The agreement was signed at the group’s Heads of State and Government summit, which met in Lilongwe, capital of Malawi, the Ministry of Foreign Affairs reported here.
According to a text released by the Angolan Foreign Ministry, the SADC member countries approved the transformation of their current legislative forum into a Parliament, as well as the roadmap for the implementation of the initiative.
The final communiqué of the event distinguished several issues addressed in Malawi, including the general socioeconomic situation, food and nutrition security, gender policies and the fight against HIV-AIDS in the area.

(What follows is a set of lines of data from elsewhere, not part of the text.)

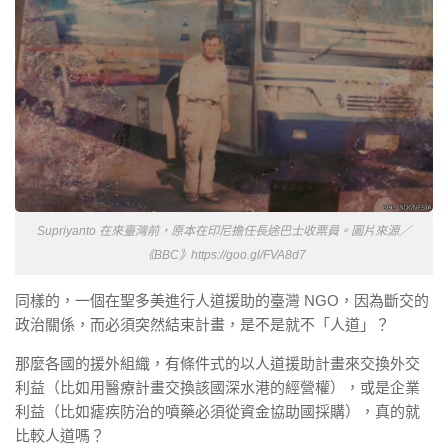
Supriyanto 在來臺灣前，原本在印尼擔任長途巴士收票員。圖片來源／
《BBC》https://goo.gl/FVA8d7
同樣的，一個在聖多美進行人道援助的臺灣 NGO，因為斷交的
政治關係，而必須突然結束計畫，是不是就不「人道」？
那麼各國的援外組織，有條件式的以人道援助計畫來交換外交
利益（比如用醫療計畫交換該國深水港的經營權），或是企業
利益（比如瘧疾防治的噴藥必須從資金協助國採購），真的就
比較人道嗎？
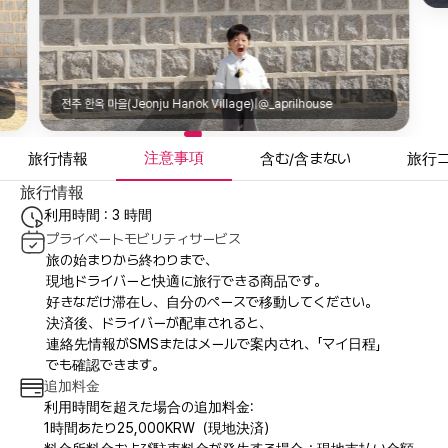
전주 한옥 마을(Jeonju Hanok Village)|@_aprilhouse
注意事項
旅行情報
含む/含まない
旅行
旅行情報
利用時間 : 3 時間
プライベートモビリティサービス
旅の始まりから終わりまで、
現地ドライバーと快適に旅行できる商品です。
好きなだけ滞在し、自分のペースで移動してください。
決済後、ドライバーが配車されると、
連絡先情報がSMSまたはメールで案内され、「マイ日程」
でも確認できます。
追加料金
利用時間を超えた場合の追加料金:
1時間あたり25,000KRW（現地決済）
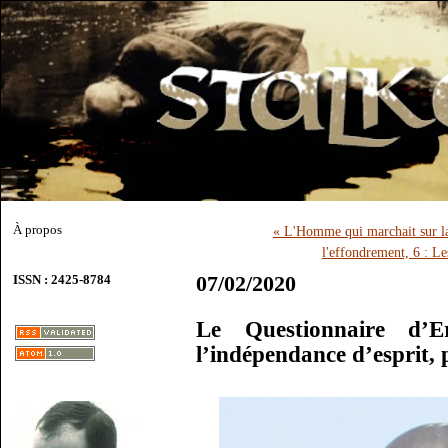
À propos
« L'Homme qui marchait sur 
l'effondrement, 6 : L
07/02/2020
ISSN : 2425-8784
Le Questionnaire d’
l’indépendance d’esprit,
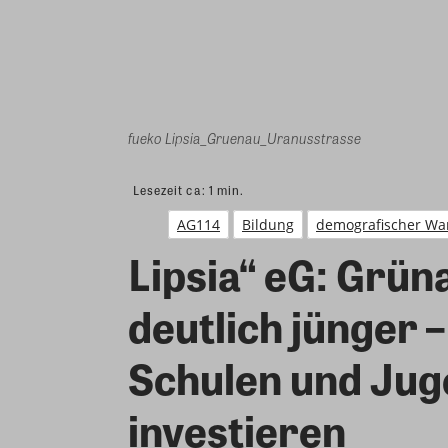
fueko Lipsia_Gruenau_Uranusstrasse
Lesezeit ca:
1
min.
AG114
Bildung
demografischer Wa
Lipsia“ eG: Grün
deutlich jünger 
Schulen und Jug
investieren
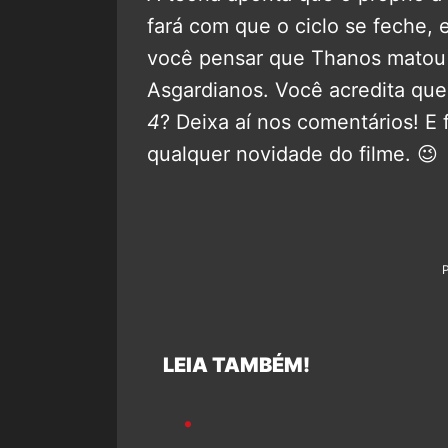
fará com que o ciclo se feche, e
você pensar que Thanos matou 
Asgardianos. Você acredita qu
4
? Deixa aí nos comentários! E 
qualquer novidade do filme. 😉
LEIA TAMBÉM!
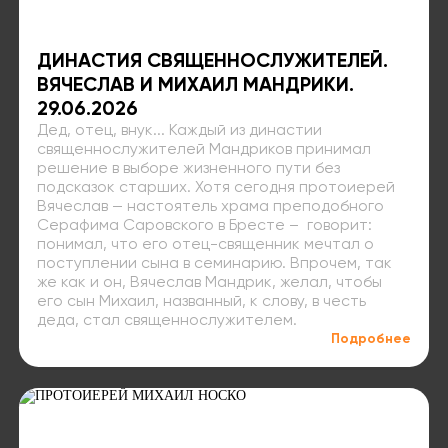
ДИНАСТИЯ СВЯЩЕННОСЛУЖИТЕЛЕЙ.
ВЯЧЕСЛАВ И МИХАИЛ МАНДРИКИ.
29.06.2026
Дед, отец, внук... Каждый из династии
священнослужителей Мандриков принимал
решение в выборе жизненного пути без
подсказок старших. Хотя сегодня протоиерей
Вячеслав — настоятель храма преподобного
Серафима Саровского в Бресте – говорит:
понимал, что его отец-священник мечтал о
поступлении сына в семинарию. Впрочем, так
же как и он, Вячеслав Мандрик, желал, чтобы
его сын Михаил, названный, к слову, в честь
деда, стал священнослужителем.
Подробнее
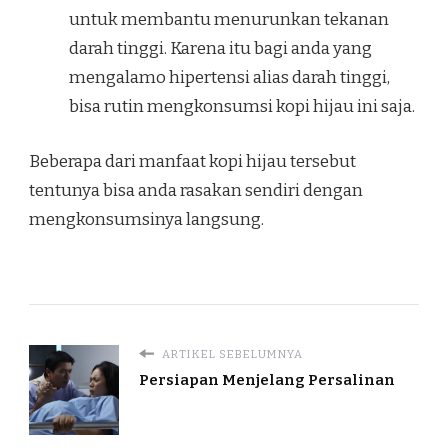
untuk membantu menurunkan tekanan
darah tinggi. Karena itu bagi anda yang
mengalamo hipertensi alias darah tinggi,
bisa rutin mengkonsumsi kopi hijau ini saja.
Beberapa dari manfaat kopi hijau tersebut
tentunya bisa anda rasakan sendiri dengan
mengkonsumsinya langsung.
ARTIKEL SEBELUMNYA
Persiapan Menjelang Persalinan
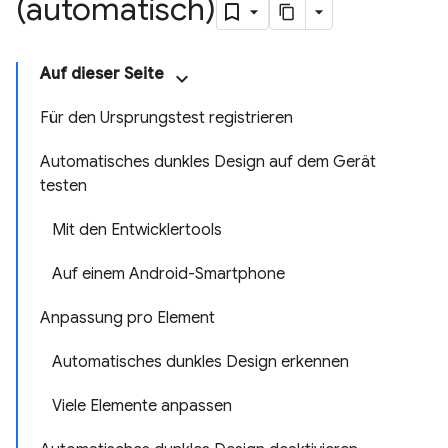
(automatisch)
Auf dieser Seite
Für den Ursprungstest registrieren
Automatisches dunkles Design auf dem Gerät
testen
Mit den Entwicklertools
Auf einem Android-Smartphone
Anpassung pro Element
Automatisches dunkles Design erkennen
Viele Elemente anpassen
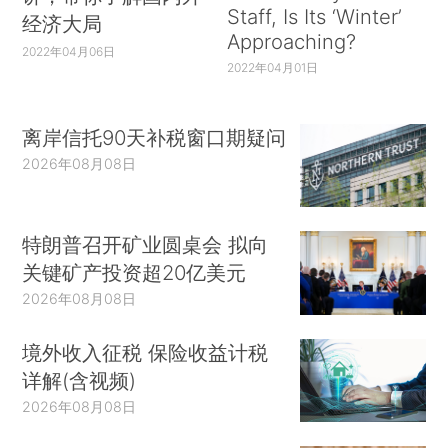
Staff, Is Its ‘Winter’
经济大局
Approaching?
2022年04月06日
2022年04月01日
离岸信托90天补税窗口期疑问
2026年08月08日
特朗普召开矿业圆桌会 拟向
关键矿产投资超20亿美元
2026年08月08日
境外收入征税 保险收益计税
详解(含视频)
2026年08月08日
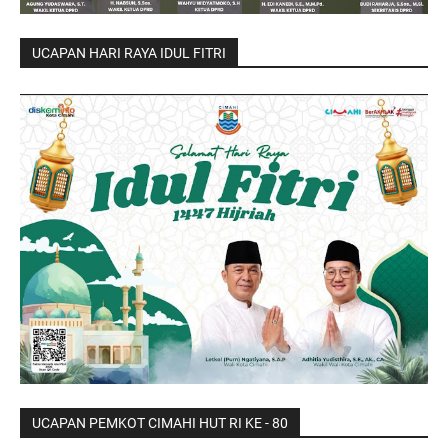
UCAPAN HARI RAYA IDUL FITRI
UCAPAN PEMKOT CIMAHI HUT RI KE - 80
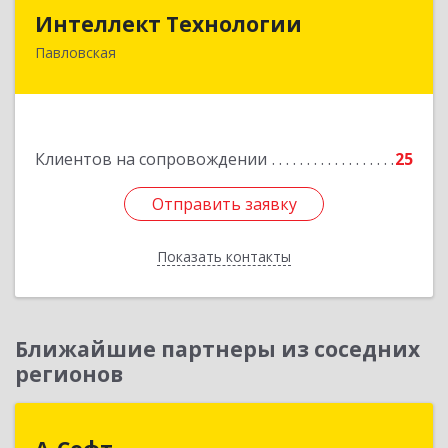
Интеллект Технологии
Интеллект Технологии
Павловская
352040, Краснодарский край, Павловский р-н,
Павловская ст-ца, Октябрьская ул, дом № 214
Подробнее
Клиентов на сопровождении
25
Отправить заявку
Отправить заявку
Показать контакты
Назад
Ближайшие партнеры из соседних
регионов
А-Софт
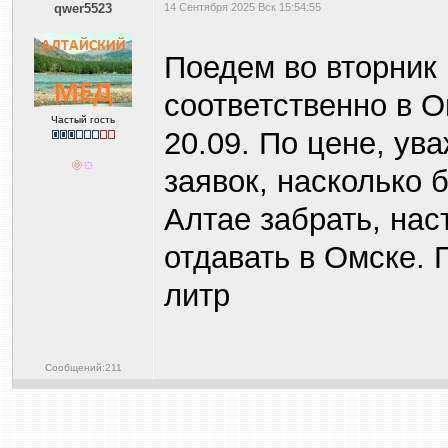
qwer5523
14 Сентября 2025 Вск 15:54:55
Поедем во вторник 
соответственно в О
Частый гость
20.09. По цене, ув
заявок, насколько
Алтае забрать, на
отдавать в Омске. 
литр
Сообщений:211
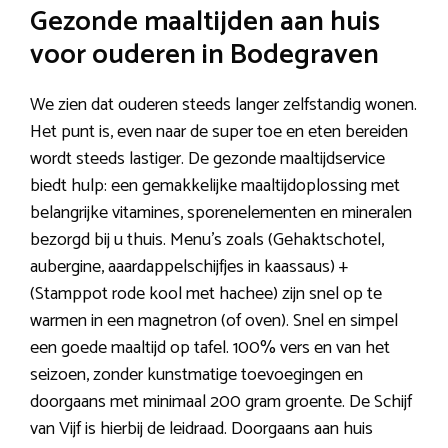
Gezonde maaltijden aan huis
voor ouderen in Bodegraven
We zien dat ouderen steeds langer zelfstandig wonen.
Het punt is, even naar de super toe en eten bereiden
wordt steeds lastiger. De gezonde maaltijdservice
biedt hulp: een gemakkelijke maaltijdoplossing met
belangrijke vitamines, sporenelementen en mineralen
bezorgd bij u thuis. Menu’s zoals (Gehaktschotel,
aubergine, aaardappelschijfjes in kaassaus) +
(Stamppot rode kool met hachee) zijn snel op te
warmen in een magnetron (of oven). Snel en simpel
een goede maaltijd op tafel. 100% vers en van het
seizoen, zonder kunstmatige toevoegingen en
doorgaans met minimaal 200 gram groente. De Schijf
van Vijf is hierbij de leidraad. Doorgaans aan huis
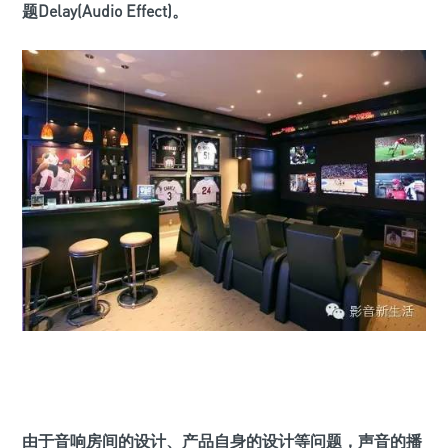
题
Delay(Audio Effect)
。
由于音响房间的设计、产品自身的设计等问题，声音的播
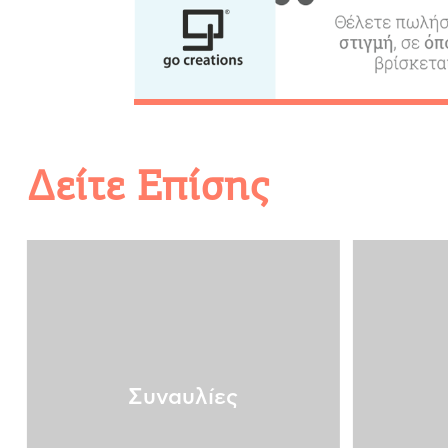
Events
Δραστηριότητες για Μεγάλο
& Παιδιά
Δείτε Επίσης
Φαγητό, Ποτό, Διασκέδαση
Συναυλίες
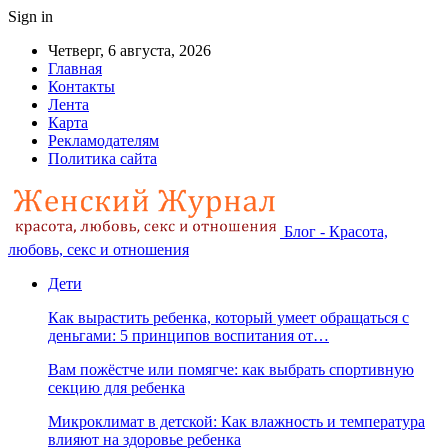
Sign in
Четверг, 6 августа, 2026
Главная
Контакты
Лента
Карта
Рекламодателям
Политика сайта
Блог - Красота,
любовь, секс и отношения
Дети
Как вырастить ребенка, который умеет обращаться с
деньгами: 5 принципов воспитания от…
Вам пожёстче или помягче: как выбрать спортивную
секцию для ребенка
Микроклимат в детской: Как влажность и температура
влияют на здоровье ребенка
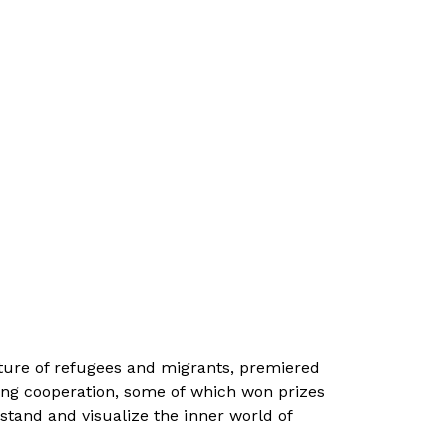
uture of refugees and migrants, premiered
ing cooperation, some of which won prizes
rstand and visualize the inner world of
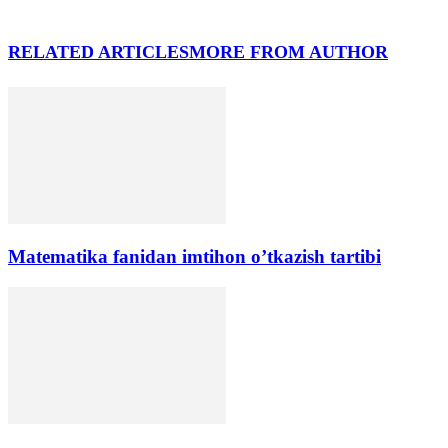
RELATED ARTICLES
MORE FROM AUTHOR
Matematika fanidan imtihon o’tkazish tartibi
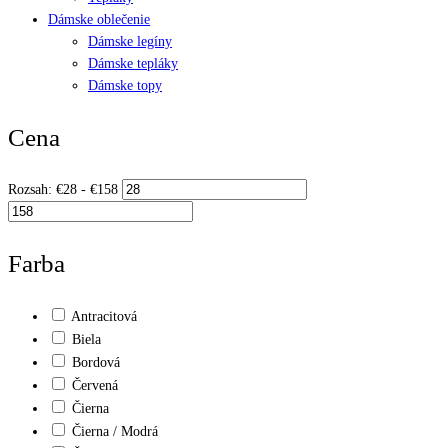
Dámske oblečenie
Dámske legíny
Dámske tepláky
Dámske topy
Cena
Rozsah:
€
28
- €
158
Farba
Antracitová
Biela
Bordová
Červená
Čierna
Čierna / Modrá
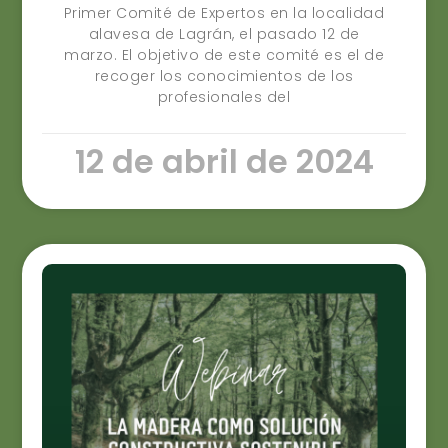
Primer Comité de Expertos en la localidad
alavesa de Lagrán, el pasado 12 de
marzo. El objetivo de este comité es el de
recoger los conocimientos de los
profesionales del
12 de abril de 2024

Likewise, the Summit reaffirmed that the creation of the Central Bank and the SADC Monetary Union is a long-term objective, which will depend on the achievement of preconditions, namely, the convergence of banking systems and the harmonization of fiscal and monetary policies of the parties.
Community leaders also ratified their opposition to the unilateral decision of the African Union Commission to grant Israel observer status in the continental organization.
They also defended the need to advance in economic and industrial transformation, with a view to enhancing regional productive capacities, and called for the withdrawal of the sanctions imposed on the Republic of Zimbabwe.
Another aspect analyzed was the concern about the implications related to the Post-Cotonou Agreement and the European Union’s Neighborhood, Development and International Cooperation Instrument to channel its links with the countries of Africa, the Caribbean and the Pacific.
The SADC is made up of Angola, Botswana, Comoros, Eswatini, Mauritius, Lesotho, Madagascar, Malawi, Mozambique, Namibia, Democratic Republic of the Congo, Seychelles, South Africa, Tanzania, Zambia and Zimbabwe, and its next summit meeting will take place in Congolese territory in August 2022.